Merz allerdings zimmert sich seine eigenen Vorstellungen von Demokratie und lässt sowohl Alexander Dobrindt als auch seine Partei neben sich Platz nehmen. Am 24. Februar 2025 startete er den Feldzug gegen die Unbequemen, eine ganze Reihe von Nicht-Regierungs-Organisationen (NGO). In einer kleinen Anfrage und 551 Einzelfragen wollen die CDU/CSU-Fraktion unter Merz die „politische Neutralität staatlich geförderter Organisationen“ geklärt wissen. Die Anfrage soll Finanzierung und Aktivitäten von NGOs wie Greenpeace, Correctiv, foodwatch, Campact, Attac und Deutsche Umwelthilfe (DUH) auflisten, um letztlich die Gemeinnützigkeit dieser Organisationen zur Disposition stellen, ihren politischen Einfluss brechen und ihnen staatliche Fördergelder verweigern zu können.
Der Versuch, NGOs politisch schachmatt zu setzen, ist so demokratiefeindlich wie fadenscheinig: Während die Union unter Merz suggeriert, dass die Einmischung der NGOs in die politische Meinungsbildung „ein Verstoß gegen die demokratische Grundordnung sein“ könnte, tut sie genau das. Dieses Vorgehen mag plump sein, aber eine gängige Regel all jener, die selber viel zu verlieren haben. Nicht umsonst kennt der deutsche Volksmund ein treffendes Sprichwort dazu: „Wer mit den Finger auf andere zeigt, hat drei Finger auf sich selbst gerichtet.“
Demokratie muss kritikfähig bleiben. Seit dem Lüth-Urteil des Bundesverfassungsgerichts 1958, das in die Rechtsgeschichte einging, gilt: Die Meinungsfreiheit ist konstituierend für die freiheitlich demokratische Grundordnung – und zwar auch dann, wenn die politische Nomenklatura oder der Mainstream eine gegenteilige Position einnehmen. Der Staat muss scharfe und selbst polemische Kritik aushalten können. Die freie Machtkritik ist ein wichtiger Bestandteil einer starken, freiheitlichen Demokratie und ein wesentlicher Bestandteil der politischen Auseinandersetzung. Merz‘ subtile Drohung, die Gemeinnützigkeit kritischer Organisationen in Frage zu stellen, ist ein gefährlicher Präzedenzfall. Sie könnte zu einer Selbstzensur zivilgesellschaftlicher Akteure führen und den öffentlichen Diskurs verarmen lassen, was letztlich die Qualität unserer Demokratie ìn Frage stellt.

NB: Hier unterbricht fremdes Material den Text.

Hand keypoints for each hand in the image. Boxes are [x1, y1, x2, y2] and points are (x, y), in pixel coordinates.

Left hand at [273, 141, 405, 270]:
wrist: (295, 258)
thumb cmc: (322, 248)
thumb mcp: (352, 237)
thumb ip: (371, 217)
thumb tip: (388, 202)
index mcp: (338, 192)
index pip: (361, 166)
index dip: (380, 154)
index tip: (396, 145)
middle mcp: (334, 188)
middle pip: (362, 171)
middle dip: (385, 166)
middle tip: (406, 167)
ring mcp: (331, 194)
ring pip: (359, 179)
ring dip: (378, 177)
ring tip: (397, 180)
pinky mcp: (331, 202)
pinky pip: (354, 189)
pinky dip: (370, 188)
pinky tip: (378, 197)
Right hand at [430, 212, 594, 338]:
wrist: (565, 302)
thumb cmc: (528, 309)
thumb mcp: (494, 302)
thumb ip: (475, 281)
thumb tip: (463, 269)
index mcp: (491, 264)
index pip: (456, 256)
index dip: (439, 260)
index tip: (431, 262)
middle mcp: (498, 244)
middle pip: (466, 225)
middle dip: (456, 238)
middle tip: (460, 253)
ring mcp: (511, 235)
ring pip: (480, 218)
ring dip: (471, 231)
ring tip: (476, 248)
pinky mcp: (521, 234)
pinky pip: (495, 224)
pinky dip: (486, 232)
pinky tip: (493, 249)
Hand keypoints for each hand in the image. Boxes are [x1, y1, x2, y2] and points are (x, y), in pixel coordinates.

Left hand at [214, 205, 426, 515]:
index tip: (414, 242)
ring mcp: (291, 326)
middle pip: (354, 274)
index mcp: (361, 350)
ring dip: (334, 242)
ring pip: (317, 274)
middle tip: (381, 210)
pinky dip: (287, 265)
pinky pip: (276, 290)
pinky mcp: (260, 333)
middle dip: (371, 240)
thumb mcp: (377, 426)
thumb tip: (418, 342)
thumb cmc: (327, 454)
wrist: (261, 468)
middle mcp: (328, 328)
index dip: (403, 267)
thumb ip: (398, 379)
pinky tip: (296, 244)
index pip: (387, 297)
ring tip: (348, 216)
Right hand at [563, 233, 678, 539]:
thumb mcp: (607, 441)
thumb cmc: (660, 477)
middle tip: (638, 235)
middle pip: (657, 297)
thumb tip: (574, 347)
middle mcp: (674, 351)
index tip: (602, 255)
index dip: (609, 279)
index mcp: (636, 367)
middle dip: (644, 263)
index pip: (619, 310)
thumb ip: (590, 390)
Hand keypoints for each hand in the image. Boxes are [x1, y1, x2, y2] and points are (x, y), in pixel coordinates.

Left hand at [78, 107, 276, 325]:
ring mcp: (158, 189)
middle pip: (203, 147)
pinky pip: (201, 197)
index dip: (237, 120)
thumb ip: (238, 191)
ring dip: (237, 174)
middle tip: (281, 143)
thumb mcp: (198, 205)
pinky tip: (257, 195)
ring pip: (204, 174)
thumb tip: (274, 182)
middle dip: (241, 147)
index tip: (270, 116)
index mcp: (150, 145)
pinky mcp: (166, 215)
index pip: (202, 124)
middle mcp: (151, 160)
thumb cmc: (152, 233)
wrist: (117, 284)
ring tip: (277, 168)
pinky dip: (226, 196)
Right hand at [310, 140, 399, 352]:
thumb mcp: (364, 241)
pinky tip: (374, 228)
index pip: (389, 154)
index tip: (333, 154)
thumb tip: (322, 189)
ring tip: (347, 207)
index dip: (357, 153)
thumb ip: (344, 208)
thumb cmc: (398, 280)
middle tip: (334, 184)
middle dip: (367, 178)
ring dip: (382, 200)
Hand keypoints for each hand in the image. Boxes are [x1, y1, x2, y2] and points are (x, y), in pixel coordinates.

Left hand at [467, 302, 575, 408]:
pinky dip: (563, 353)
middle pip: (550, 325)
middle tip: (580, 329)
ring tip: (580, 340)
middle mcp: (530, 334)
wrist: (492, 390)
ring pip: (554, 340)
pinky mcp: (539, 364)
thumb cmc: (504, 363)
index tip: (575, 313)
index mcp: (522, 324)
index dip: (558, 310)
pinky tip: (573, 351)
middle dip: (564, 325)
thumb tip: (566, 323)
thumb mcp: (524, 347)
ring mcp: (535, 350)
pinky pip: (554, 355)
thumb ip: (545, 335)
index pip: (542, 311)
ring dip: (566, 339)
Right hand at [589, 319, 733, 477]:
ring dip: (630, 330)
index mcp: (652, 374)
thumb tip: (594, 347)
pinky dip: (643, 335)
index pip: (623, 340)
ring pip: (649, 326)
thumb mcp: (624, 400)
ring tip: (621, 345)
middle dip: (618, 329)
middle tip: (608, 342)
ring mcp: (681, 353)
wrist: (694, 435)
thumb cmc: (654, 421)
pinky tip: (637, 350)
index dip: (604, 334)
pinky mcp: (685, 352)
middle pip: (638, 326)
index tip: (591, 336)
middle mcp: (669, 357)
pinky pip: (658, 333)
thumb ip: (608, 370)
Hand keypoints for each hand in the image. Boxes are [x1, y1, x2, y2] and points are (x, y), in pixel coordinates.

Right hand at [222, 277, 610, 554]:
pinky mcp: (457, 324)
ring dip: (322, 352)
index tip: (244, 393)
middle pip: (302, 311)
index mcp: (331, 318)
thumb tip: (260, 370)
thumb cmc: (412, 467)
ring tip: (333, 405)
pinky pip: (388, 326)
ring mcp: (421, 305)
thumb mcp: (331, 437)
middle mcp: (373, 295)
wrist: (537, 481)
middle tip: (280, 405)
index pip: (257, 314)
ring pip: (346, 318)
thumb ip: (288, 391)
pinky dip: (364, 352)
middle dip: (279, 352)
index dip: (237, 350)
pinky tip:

Merz‘ Angriff auf die NGOs muss als Angriff auf die Zivilgesellschaft und als Einschüchterungsversuch Andersdenkender gewertet werden. Kritische Stimmen aus der Zivilgesellschaft sind essenziell für eine funktionierende Demokratie. Sie dienen als Korrektiv, indem sie politische Entscheidungen hinterfragen und gesellschaftliche Missstände aufzeigen. Gerade parteipolitisch unabhängige Organisationen erfüllen eine wichtige Kontrollfunktion, indem sie den politisch Verantwortlichen – egal welcher Partei – permanent auf die Finger schauen.
Der Versuch, unbequeme Stimmen einzuschüchtern, zeugt nicht von staatsmännischer Souveränität, sondern von einem autoritären Reflex. Ein Kanzlerkandidat, der kritische Organisationen mundtot machen will, untergräbt die Prinzipien einer offenen Gesellschaft. Merz‘ Vorgehen erinnert an problematische Demokratievorstellungen, die auf einer feindbildorientierten und pauschalen Elite-Kritik basieren und an unterschwellige Ressentiments und Vorurteilsstrukturen anknüpfen. Eine lebendige Demokratie zeichnet sich dadurch aus, dass sie Kritik nicht nur toleriert, sondern als wesentlichen Bestandteil des politischen Diskurses begreift. Die Fähigkeit, Kritik zu akzeptieren und konstruktiv damit umzugehen, ist ein Zeichen demokratischer Reife.
Ist Kritik zu stark, ist Friedrich Merz zu schwach.
Noch ist es Zeit, einen Kanzler Merz zu verhindern – höchste Zeit.